- [SOURCE DOCUMENT]
▽

Example Apparatus and Apparatus

[0060]The embodiments in the present disclosure also provide a corresponding apparatus for implementing the above method or process. FIG. 4 illustrates a schematic structural block diagram of an example apparatus 400 for context-based speech processing according to some embodiments in the present disclosure. The apparatus 400 may be implemented or included in the electronic device 110. The various modules/components in the apparatus 400 may be implemented by hardware, software, firmware, or any combination thereof.

[0061]As shown in FIG. 4, the apparatus 400 includes an obtaining module 410, configured to obtain training data. The training data includes a speech sample, context information associated with the speech sample, and annotation text corresponding to the speech sample. The apparatus 400 also includes a first determination module 420, configured to determine a first output probability corresponding to the annotation text by processing the first feature sequence by using the speech recognition model. The first feature sequence is constructed based on the speech sample and the context information. The apparatus 400 further includes a second determination module 430, configured to determine a second output probability corresponding to the annotation text by processing the second feature sequence by using the speech recognition model. The second feature sequence is constructed based on the speech sample, and is independent of the context information. The apparatus 400 further includes an adjusting module 440, configured to determine a training loss based on at least the difference between the first output probability and the second output probability, to adjust a parameter of the speech recognition model.

[0062]In some embodiments, the apparatus 400 further includes a construction module, and the construction module is further configured to: provide the annotation text to a text generation model to generate description text about the annotation text; and construct the context information corresponding to the speech sample based on the description text.

[0063]In some embodiments, the first determination module 420 is further configured to: the speech recognition model includes a language model, and the first output probability or the second output probability indicates a probability of a target token, determined by the language model, corresponding to the annotation text.

△

- [PROVIDED DATA]

▽

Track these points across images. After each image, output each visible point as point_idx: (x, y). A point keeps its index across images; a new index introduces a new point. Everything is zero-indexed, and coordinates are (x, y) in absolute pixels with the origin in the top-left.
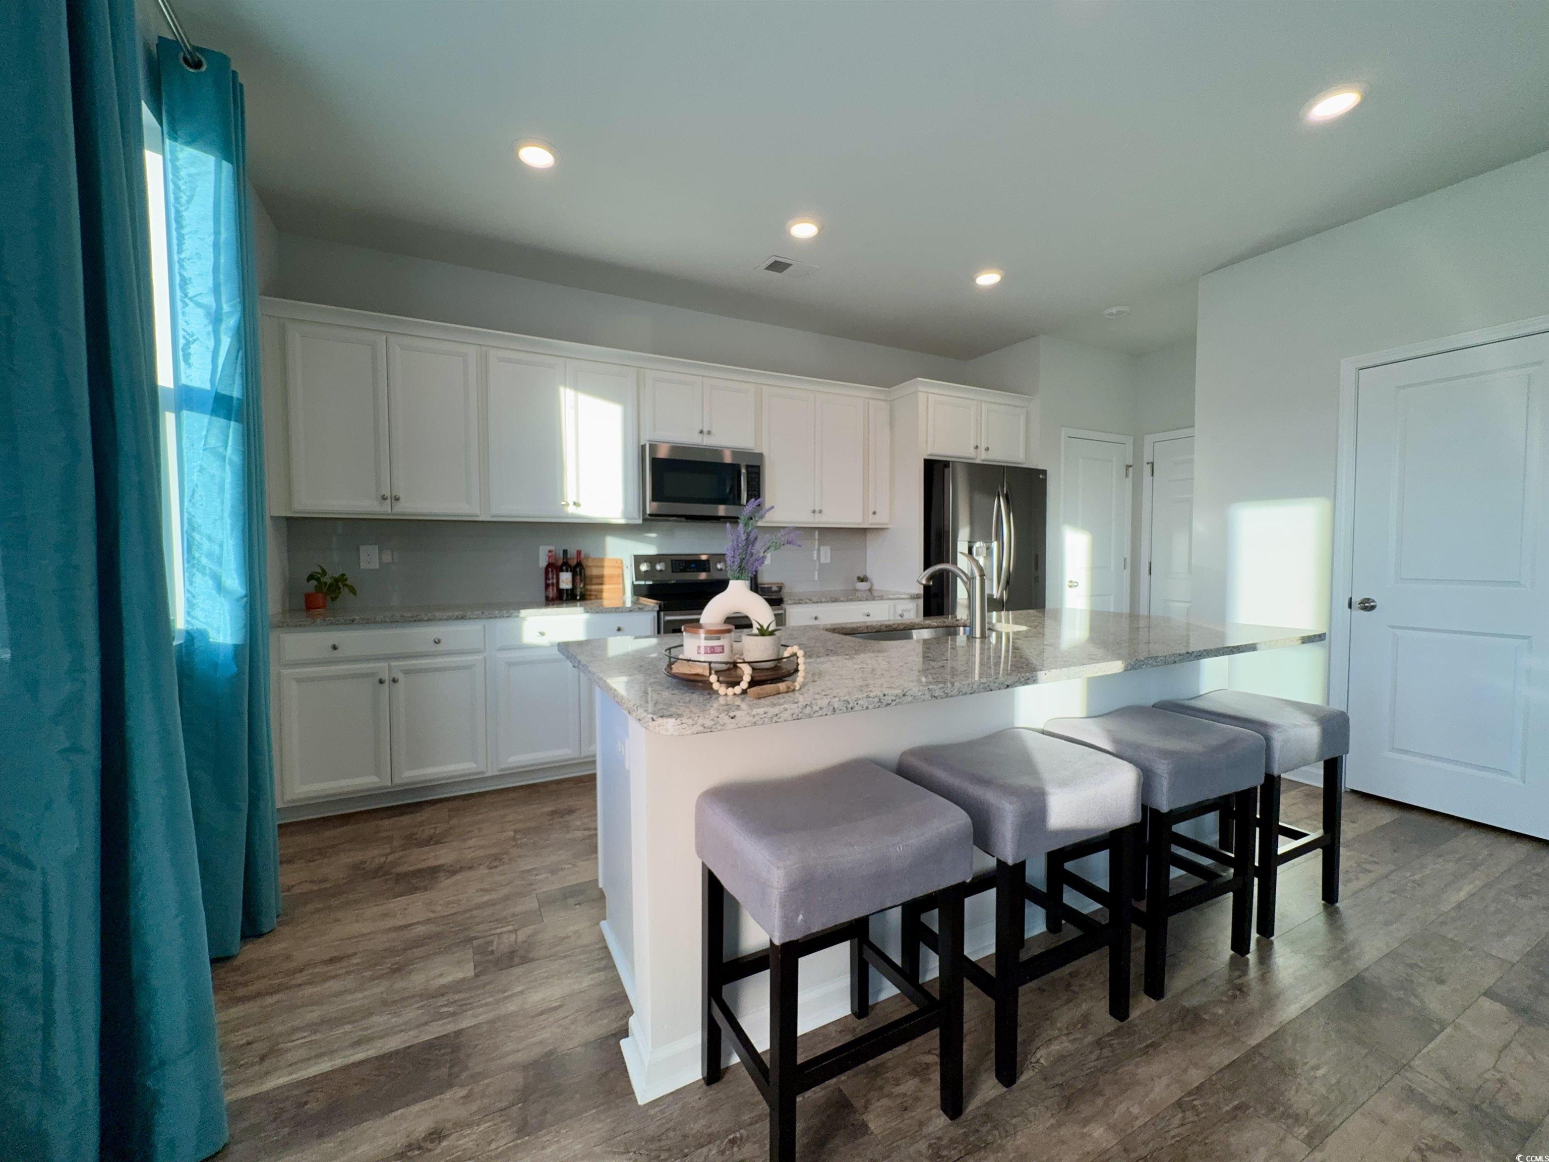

△

- [ACTION ITEM]
Could you extend the patent text on the context-based speech processing apparatus, starting right after its final paragraph?

- [RESPONSE]
[0064]In some embodiments, the adjusting module 440 is further configured to: determining the training loss based on at least the difference between the first output probability and the second output probability includes: constructing the training loss based on the difference between the first output probability and the second output probability, the training loss including: a first portion corresponding to the first output probability, a second portion corresponding to the second output probability, and a third portion corresponding to the difference.

[0065]In some embodiments, the adjusting module 440 is further configured to: the difference includes a JS divergence determined based on the first output probability and the second output probability; or a KL divergence determined based on the first output probability and the second output probability.

[0066]In some embodiments, the obtaining module 410 is further configured to: the context information indicates at least one of: text content generated based on historical speech content associated with the speech sample; scenario information for describing a dialogue scenario associated with the speech sample; and object information for describing at least one object associated with the speech sample.

[0067]In some embodiments, the first determination module 420 is further configured to: the speech recognition model includes an encoding unit, a conversion unit and a language model, and the method further includes: obtaining target speech content to be processed and target context information associated with the target speech content; generating, using the encoding unit and the conversion unit, a speech feature sequence corresponding to the target speech content; constructing an input feature sequence based on the speech feature sequence, a context feature sequence, and a guidance feature sequence, the context feature sequence corresponding to the target context information, and the guidance feature sequence corresponding to a predetermined guidance item; and processing the input feature sequence using the language model to generate a speech recognition result for the target speech content.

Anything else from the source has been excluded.